Ce modèle d’habitation, déjà reproduit à deux reprises, utilise 20 tonnes de sargasses, transformées en 2.000 briques façonnées entièrement à la main, de la collecte des algues sur les plages à leur séchage au soleil.
Avec des certifications officielles qui garantissent leur résistance, le Mexicain a décidé de breveter son invention. Il a implanté une fabrique où sont d’ores et déjà stockées 100.000 briques qui devraient servir à la construction par un groupe hôtelier d’un nouveau complexe dans une station balnéaire de la côte, assure-t-il.
– Du papier –
Jeune femme soucieuse d’environnement, Victoria Morfin, 18 ans, se demandait comment recycler ses cahiers usagés à la fin de l’année scolaire. Pour les transformer à nouveau en papier, elle avait besoin de cellulose. Mais pas question pour elle d’utiliser une matière non naturelle, explique-t-elle.
Les montagnes de sargasses arrivées sur les plages à quelques mètres de sa maison sur l’île de Cozumel, en face de la station balnéaire de Playa del Carmen, ont représenté la solution.
« C’était logique : c’est une fibre, elle vient de la mer, c’est une plante », explique la jeune femme qui a multiplié les recherches sur internet. Les premières expérimentations ont eu lieu chez elle début 2019, avec l’aide de sa mère.

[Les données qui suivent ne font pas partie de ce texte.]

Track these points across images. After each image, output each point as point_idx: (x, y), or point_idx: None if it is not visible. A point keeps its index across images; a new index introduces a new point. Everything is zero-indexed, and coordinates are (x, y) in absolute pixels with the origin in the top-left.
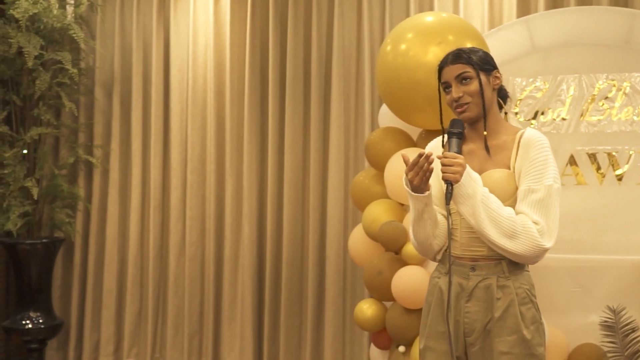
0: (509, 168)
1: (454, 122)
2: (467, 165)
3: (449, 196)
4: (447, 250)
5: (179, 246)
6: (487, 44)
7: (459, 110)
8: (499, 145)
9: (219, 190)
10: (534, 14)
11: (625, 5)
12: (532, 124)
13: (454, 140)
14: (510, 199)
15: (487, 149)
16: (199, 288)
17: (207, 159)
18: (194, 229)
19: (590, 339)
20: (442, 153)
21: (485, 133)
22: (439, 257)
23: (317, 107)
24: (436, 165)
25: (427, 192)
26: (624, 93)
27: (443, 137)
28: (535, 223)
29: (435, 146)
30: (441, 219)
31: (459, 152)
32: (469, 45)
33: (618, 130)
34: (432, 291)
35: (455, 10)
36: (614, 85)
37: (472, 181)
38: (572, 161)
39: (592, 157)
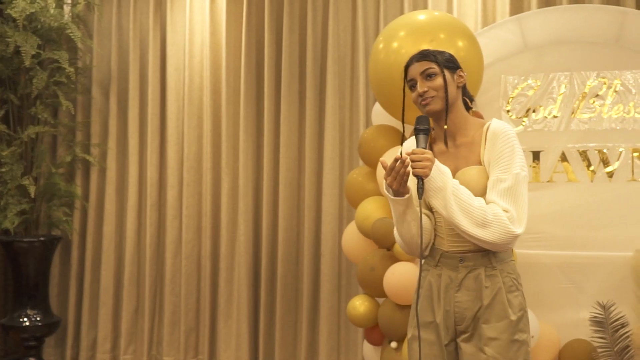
0: (480, 164)
1: (419, 119)
2: (436, 160)
3: (420, 191)
4: (433, 245)
5: (176, 244)
6: (480, 42)
7: (423, 103)
8: (468, 142)
9: (215, 188)
10: (526, 13)
11: (617, 3)
12: (523, 121)
13: (421, 137)
14: (485, 193)
15: (445, 142)
16: (195, 285)
17: (203, 157)
18: (190, 227)
19: (581, 335)
20: (411, 150)
21: (445, 127)
22: (426, 253)
23: (312, 105)
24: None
25: (407, 195)
26: (615, 91)
27: (402, 136)
28: (505, 211)
29: (409, 146)
30: (424, 218)
31: (427, 147)
32: (460, 43)
33: (609, 127)
34: (421, 283)
35: (449, 8)
36: (605, 83)
37: (441, 174)
38: (564, 158)
39: (583, 154)
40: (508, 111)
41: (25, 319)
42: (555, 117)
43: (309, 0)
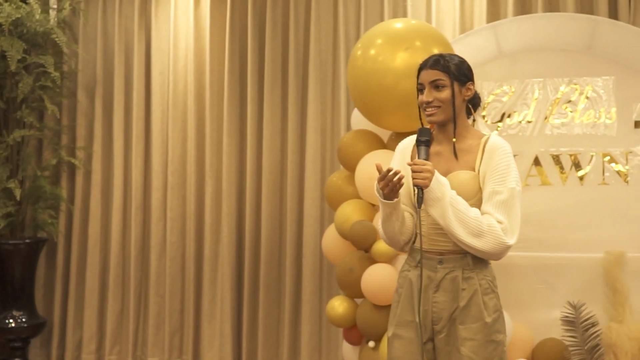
0: (473, 170)
1: (422, 131)
2: (436, 171)
3: (420, 200)
4: (414, 244)
5: (160, 246)
6: (456, 49)
7: (427, 112)
8: (464, 149)
9: (199, 191)
10: (501, 20)
11: (591, 11)
12: (498, 126)
13: (422, 148)
14: (473, 198)
15: (455, 154)
16: (179, 287)
17: (187, 161)
18: (174, 229)
19: (554, 334)
20: (412, 160)
21: (454, 140)
22: (406, 248)
23: (295, 110)
24: (407, 167)
25: (395, 200)
26: (586, 97)
27: (421, 133)
28: (499, 222)
29: (405, 146)
30: (408, 217)
31: (427, 158)
32: (435, 50)
33: (580, 132)
34: (402, 283)
35: (428, 15)
36: (577, 90)
37: (440, 185)
38: (537, 162)
39: (556, 158)
40: (484, 116)
41: (11, 320)
42: (529, 122)
43: (291, 7)
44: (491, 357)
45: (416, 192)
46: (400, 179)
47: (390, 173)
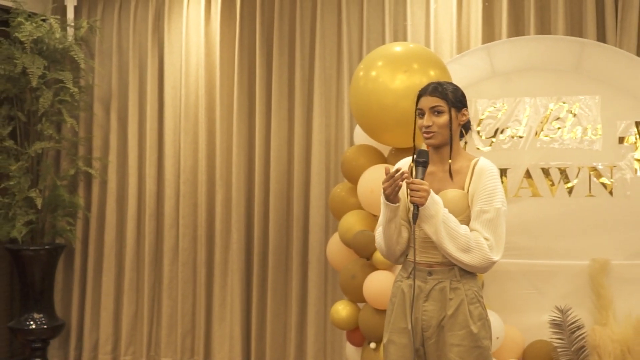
0: (463, 189)
1: (420, 153)
2: (431, 190)
3: (415, 217)
4: (407, 257)
5: (173, 251)
6: (452, 69)
7: (426, 136)
8: (456, 170)
9: (210, 200)
10: (494, 42)
11: (580, 34)
12: (492, 141)
13: (420, 169)
14: (462, 214)
15: (450, 174)
16: (191, 291)
17: (198, 170)
18: (186, 236)
19: (543, 336)
20: (410, 179)
21: (450, 161)
22: (401, 260)
23: (300, 123)
24: (404, 187)
25: (397, 204)
26: (574, 114)
27: (414, 156)
28: (486, 239)
29: (403, 164)
30: (403, 229)
31: (424, 178)
32: (432, 72)
33: (568, 147)
34: (395, 293)
35: (427, 36)
36: (565, 107)
37: (435, 204)
38: (528, 175)
39: (546, 171)
40: (479, 132)
41: (32, 322)
42: (520, 137)
43: (297, 25)
44: None
45: (412, 209)
46: (404, 178)
47: (398, 173)
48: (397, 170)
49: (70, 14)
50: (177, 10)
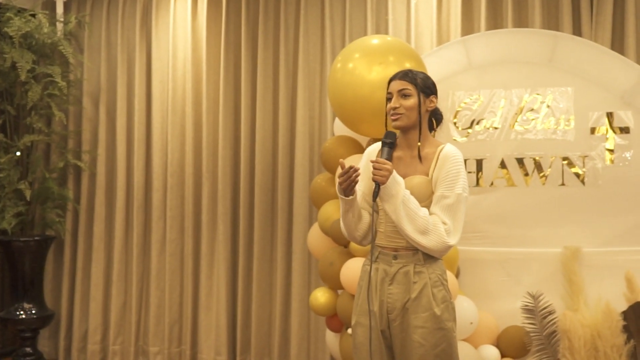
0: (427, 175)
1: (388, 134)
2: (394, 171)
3: (375, 195)
4: (372, 242)
5: (160, 243)
6: (430, 61)
7: (393, 117)
8: (423, 156)
9: (197, 192)
10: (470, 35)
11: (557, 27)
12: (468, 132)
13: (386, 149)
14: (426, 200)
15: (419, 157)
16: (178, 281)
17: (185, 163)
18: (173, 227)
19: (517, 322)
20: (375, 158)
21: (419, 144)
22: (365, 242)
23: (285, 116)
24: (369, 168)
25: (351, 197)
26: (547, 105)
27: (386, 135)
28: (444, 223)
29: (372, 150)
30: (365, 215)
31: (389, 158)
32: (407, 65)
33: (542, 138)
34: (362, 277)
35: (408, 29)
36: (539, 99)
37: (396, 184)
38: (503, 165)
39: (520, 161)
40: (455, 123)
41: (22, 312)
42: (495, 128)
43: (282, 20)
44: (439, 342)
45: (374, 187)
46: (357, 175)
47: (352, 170)
48: (351, 167)
49: (59, 9)
50: (165, 6)
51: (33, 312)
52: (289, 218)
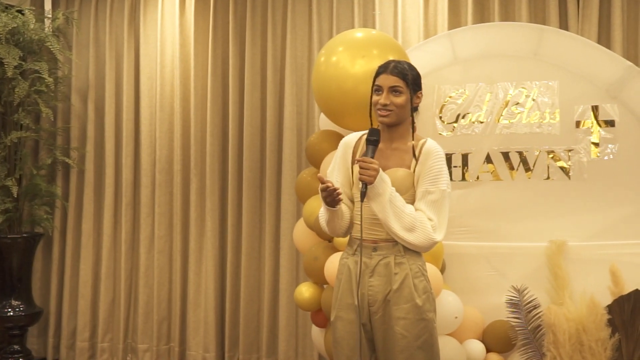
0: (409, 168)
1: (372, 131)
2: (380, 169)
3: (363, 195)
4: (353, 234)
5: (149, 240)
6: (415, 55)
7: (381, 114)
8: (404, 149)
9: (185, 189)
10: (456, 29)
11: (543, 21)
12: (454, 126)
13: (371, 147)
14: (406, 193)
15: (414, 154)
16: (167, 278)
17: (174, 160)
18: (162, 224)
19: (503, 317)
20: (361, 156)
21: (412, 142)
22: (345, 237)
23: (273, 112)
24: (346, 159)
25: (337, 207)
26: (533, 99)
27: (371, 133)
28: (430, 220)
29: (348, 141)
30: (345, 210)
31: (374, 157)
32: (391, 58)
33: (527, 132)
34: (341, 270)
35: (395, 24)
36: (524, 92)
37: (383, 183)
38: (489, 159)
39: (506, 155)
40: (440, 117)
41: (10, 310)
42: (481, 122)
43: (269, 16)
44: (421, 333)
45: (361, 187)
46: (339, 194)
47: (331, 188)
48: (333, 188)
49: (47, 6)
50: (153, 2)
51: (21, 309)
52: (277, 214)
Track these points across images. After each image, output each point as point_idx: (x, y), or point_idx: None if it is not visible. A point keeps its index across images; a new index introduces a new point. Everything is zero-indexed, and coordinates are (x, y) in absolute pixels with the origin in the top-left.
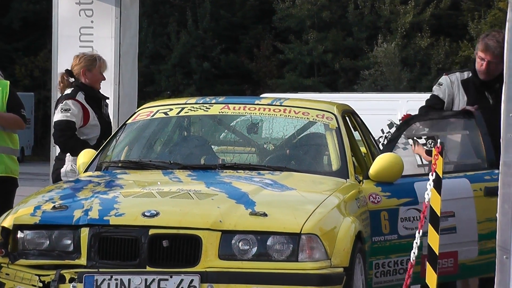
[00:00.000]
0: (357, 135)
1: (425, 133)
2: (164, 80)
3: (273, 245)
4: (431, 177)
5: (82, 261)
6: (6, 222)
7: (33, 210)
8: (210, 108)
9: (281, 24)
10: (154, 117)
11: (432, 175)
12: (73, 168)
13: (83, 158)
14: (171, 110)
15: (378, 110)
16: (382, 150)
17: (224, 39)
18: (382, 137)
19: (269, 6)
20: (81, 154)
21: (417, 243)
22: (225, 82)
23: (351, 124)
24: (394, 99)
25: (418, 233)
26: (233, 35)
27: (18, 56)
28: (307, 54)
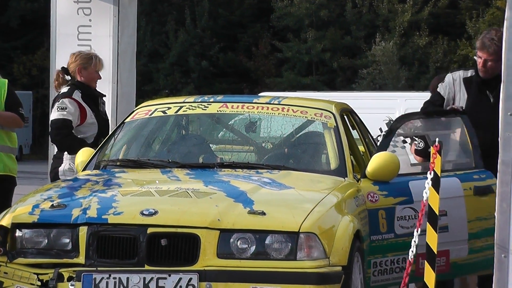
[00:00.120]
0: (355, 134)
1: (415, 132)
2: (162, 78)
3: (271, 243)
4: (429, 175)
5: (81, 259)
6: (5, 220)
7: (31, 209)
8: (208, 106)
9: (279, 22)
10: (152, 115)
11: (430, 174)
12: (71, 166)
13: (81, 156)
14: (169, 108)
15: (376, 108)
16: (377, 149)
17: (222, 38)
18: (380, 135)
19: (267, 4)
20: (79, 153)
21: (415, 242)
22: (223, 80)
23: (350, 122)
24: (392, 98)
25: (417, 231)
26: (231, 34)
27: (16, 54)
28: (305, 53)
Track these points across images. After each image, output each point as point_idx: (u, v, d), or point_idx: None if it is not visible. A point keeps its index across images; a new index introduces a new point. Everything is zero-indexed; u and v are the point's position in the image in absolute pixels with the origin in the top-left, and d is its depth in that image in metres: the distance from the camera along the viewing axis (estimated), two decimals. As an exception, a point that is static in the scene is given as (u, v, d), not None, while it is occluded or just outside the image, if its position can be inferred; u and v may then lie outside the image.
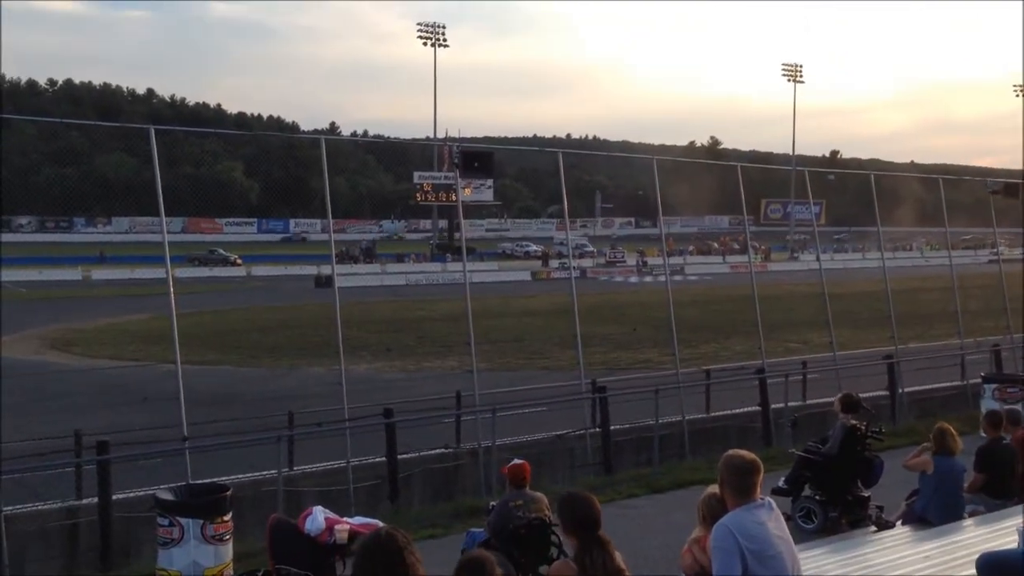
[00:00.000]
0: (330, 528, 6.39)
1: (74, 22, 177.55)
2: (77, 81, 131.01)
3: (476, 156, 15.25)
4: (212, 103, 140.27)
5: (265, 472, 11.58)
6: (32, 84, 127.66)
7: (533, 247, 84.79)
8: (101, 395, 20.64)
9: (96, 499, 10.19)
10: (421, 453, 13.17)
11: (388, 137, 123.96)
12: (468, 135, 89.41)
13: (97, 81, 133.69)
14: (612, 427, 14.20)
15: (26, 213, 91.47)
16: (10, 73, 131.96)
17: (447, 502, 12.11)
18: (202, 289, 43.40)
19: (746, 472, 4.45)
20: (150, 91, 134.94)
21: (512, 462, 7.58)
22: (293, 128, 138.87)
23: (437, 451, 13.43)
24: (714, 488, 4.84)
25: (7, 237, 73.76)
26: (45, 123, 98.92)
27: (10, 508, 10.01)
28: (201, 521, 7.97)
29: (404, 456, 12.54)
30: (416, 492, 12.78)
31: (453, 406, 14.57)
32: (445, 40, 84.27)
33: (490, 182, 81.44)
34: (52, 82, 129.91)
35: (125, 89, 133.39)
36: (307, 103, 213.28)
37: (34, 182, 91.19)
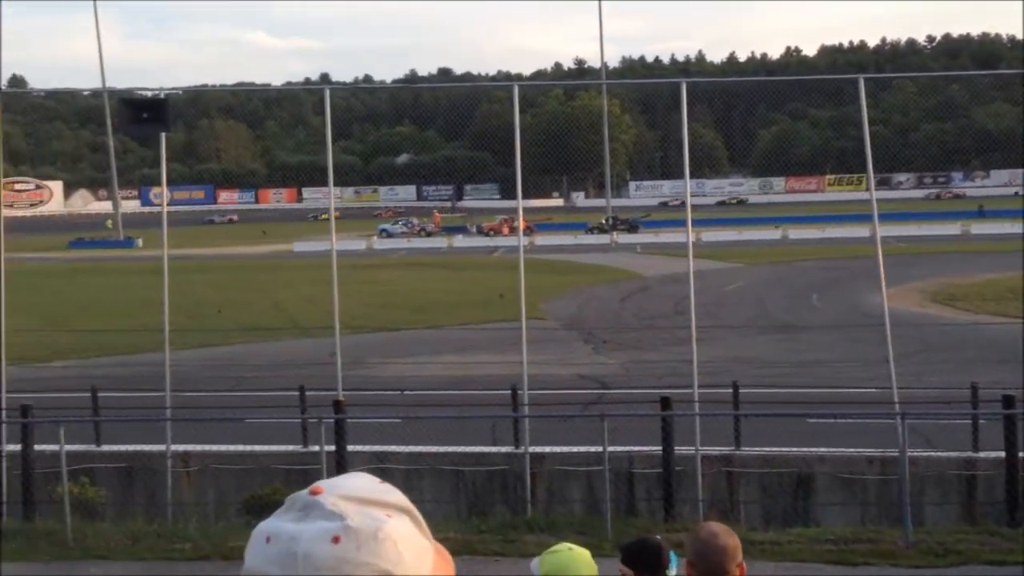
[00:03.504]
0: None
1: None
2: (955, 35, 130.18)
3: None
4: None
5: None
6: (911, 42, 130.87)
7: None
8: (986, 350, 20.36)
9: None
10: None
11: None
12: None
13: (975, 32, 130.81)
14: None
15: (905, 170, 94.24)
16: (881, 36, 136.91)
17: None
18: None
19: None
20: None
21: None
22: None
23: None
24: None
25: (888, 194, 77.33)
26: (925, 79, 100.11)
27: (912, 451, 10.56)
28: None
29: None
30: None
31: None
32: None
33: None
34: (931, 38, 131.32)
35: (1004, 36, 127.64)
36: None
37: (913, 139, 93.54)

Ses produits ont alors tapé dans l’oeil d’une imprimerie de la région qui a décidé de s’associer au développement et à la commercialisation de ce nouveau type de papier.
« Nous consommons déjà près de 200 kilos (de sargasses) par semaine », explique Victoria Morfin. « Plus nous allons grandir, plus nous allons en consommer et aider » à se débarrasser de cette plaie, espère-t-elle.
– Et des chaussures –
Depuis huit ans, Adrian Lopez recycle le plastique polyéthylène téréphtalate (PET) qui pollue des mers comme celle des Caraïbes, en l’utilisant comme matière première pour fabriquer des chaussures.
L’arrivée des sargasses sur les plages lui a offert un nouveau terrain d’expérimentation. Combinées au PET, elles lui ont servi à fabriquer des semelles.
« Une chaussure est faite a partir de cinq bouteilles PET et de 100 grammes de sargasse », explique l’entrepreneur de 41 ans. La production est toujours en phase expérimentale et vise, avant tout, à apporter des solutions à cette crise environnementale.